Финк подошел к нему, взял за длинные уши, стал ласкать.
– Знатный пес, то пес добрый…
Финк явно был взволнован. Глеб тоже. Глуховатым голосом он сказал:
– Какая жестокость… И через минуту:
– А когда поляки русских захватывали, они что с ними делали?
– Тэго не вем.
– Все это ужасно… – Глеб слегка запинался, но говорил с упорством, – а все-таки, Александр Второй был замечательный… Император… и сделал очень много для России…
– Может быть.
Финк стал покойнее как бы и печальней. Он продолжал ласкать Наполеона.
– Может быть, что и много. Но не для нас, поляков. Наполеон улыбался, важно подал ему лапу.
– Ладный пес, знатный… А моя жизнь, сказать правду, погибла в эти шестидесятые годы ни за понюшку табака, как по-русски говорится. Лесничим вот в этом Илеве, прошу пана, около монастыря вашего знаменитого, Сарова. С медведями да мужиками.
Финк замолчал. На стене, над оркестрионом, польская гусария преследовала казаков. С завода, издали доносился гул вагонеток, острый звук механической пилы, какие-то лязги, свистки. Глеб чувствовал себя неприятно: точно и он был виноват, ответствен, что ли, за судьбу Болеслава Финка. Он слишком мало знал, чтобы спорить, но чувствовал, что Финк ненавидит Россию и все русское, Александра Второго, которого Глеб с раннего детства привык почитать.

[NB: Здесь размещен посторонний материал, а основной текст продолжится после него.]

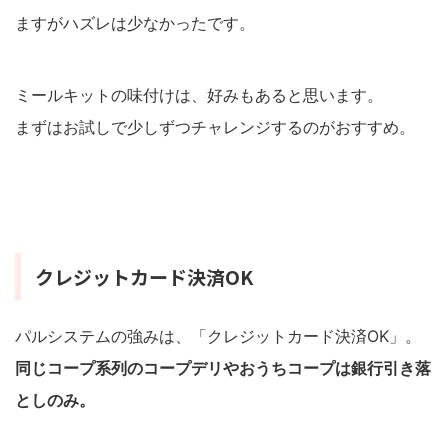
ますがハズレは少なかったです。
ミールキットの味付けは、好みもあると思います。
まずはお試しで少しずつチャレンジするのがおすすめ。
クレジットカード決済OK
パルシステムの強みは、「クレジットカード決済OK」。
同じコープ系列のコープデリやおうちコープは銀行引き落
としのみ。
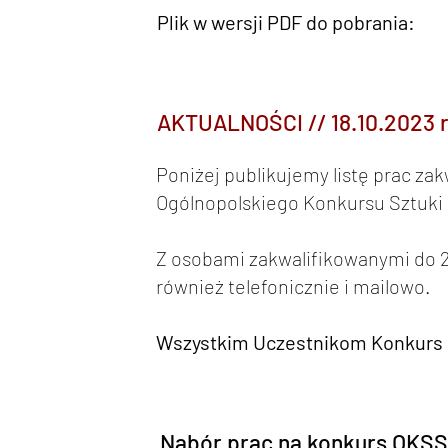
Plik w wersji PDF do pobrania:
AKTUALNOŚCI // 18.10.2023 r
Poniżej publikujemy listę prac zak
Ogólnopolskiego Konkursu Sztuki
Z osobami zakwalifikowanymi do 2
również telefonicznie i mailowo.
Wszystkim Uczestnikom Konkurs d
Nabór prac na konkurs OKSS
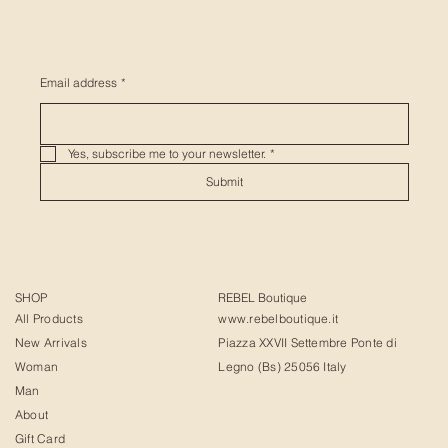
Email address
*
Yes, subscribe me to your newsletter.
*
Submit
SHOP
REBEL Boutique
All Products
www.rebelboutique.it
New Arrivals
Piazza XXVII Settembre Ponte di
Woman
Legno (Bs) 25056 Italy
Man
About
Gift Card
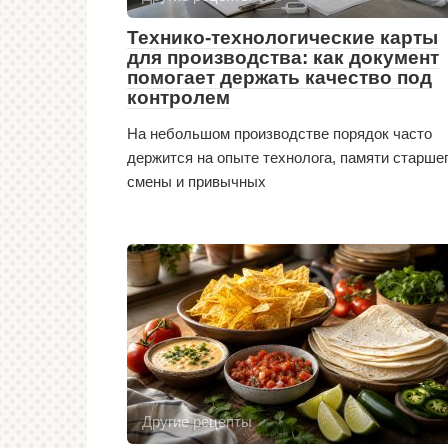
Технико-технологические карты
для производства: как документ
помогает держать качество под
контролем
На небольшом производстве порядок часто
держится на опыте технолога, памяти старше
смены и привычных
Другие рецепты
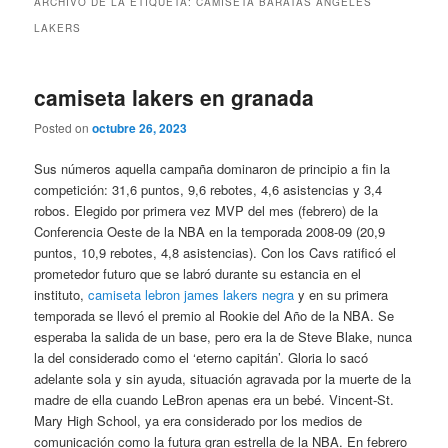
ARCHIVO DE LA ETIQUETA:
CAMISETA BARATAS ANGELES
LAKERS
camiseta lakers en granada
Posted on
octubre 26, 2023
Sus números aquella campaña dominaron de principio a fin la
competición: 31,6 puntos, 9,6 rebotes, 4,6 asistencias y 3,4
robos. Elegido por primera vez MVP del mes (febrero) de la
Conferencia Oeste de la NBA en la temporada 2008-09 (20,9
puntos, 10,9 rebotes, 4,8 asistencias). Con los Cavs ratificó el
prometedor futuro que se labró durante su estancia en el
instituto,
camiseta lebron james lakers negra
y en su primera
temporada se llevó el premio al Rookie del Año de la NBA. Se
esperaba la salida de un base, pero era la de Steve Blake, nunca
la del considerado como el ‘eterno capitán’. Gloria lo sacó
adelante sola y sin ayuda, situación agravada por la muerte de la
madre de ella cuando LeBron apenas era un bebé. Vincent-St.
Mary High School, ya era considerado por los medios de
comunicación como la futura gran estrella de la NBA. En febrero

Финку тоже было невесело. Он пофукивал, сопел, наконец, улыбнувшись, подошел к оркестриону, принялся вертеть ручку.
Глеб недолго у него посидел. Вышел в настроении смутном, нервном. Домой тоже идти не хотелось, день светил ровно и солнечно, было тихо, такая чудесная благодать… Он пошел к озеру. Там у купальни привязана была лодка. Отвязал ее, вскочил, взял лежавшие на дне весла, вставил в уключины, стал грести. Лодка легко двинулась. Глеб греб на ту сторону, отдаляясь от завода, к лесистому и пустынному берегу. Уключины постукивали, концы весел плескали – нежно-сребристые капли с них падали. Оборачиваясь к носу лодки, видел он вдали тот обгорелый дуб, у которого они были с Калачевым в день тяги. Удивительным светом, сиянием майского дня все наполнялось. Как тихо! Там вдали завод и отец, и Ганешин, и Финк – здесь иной мир, дикопрелестный.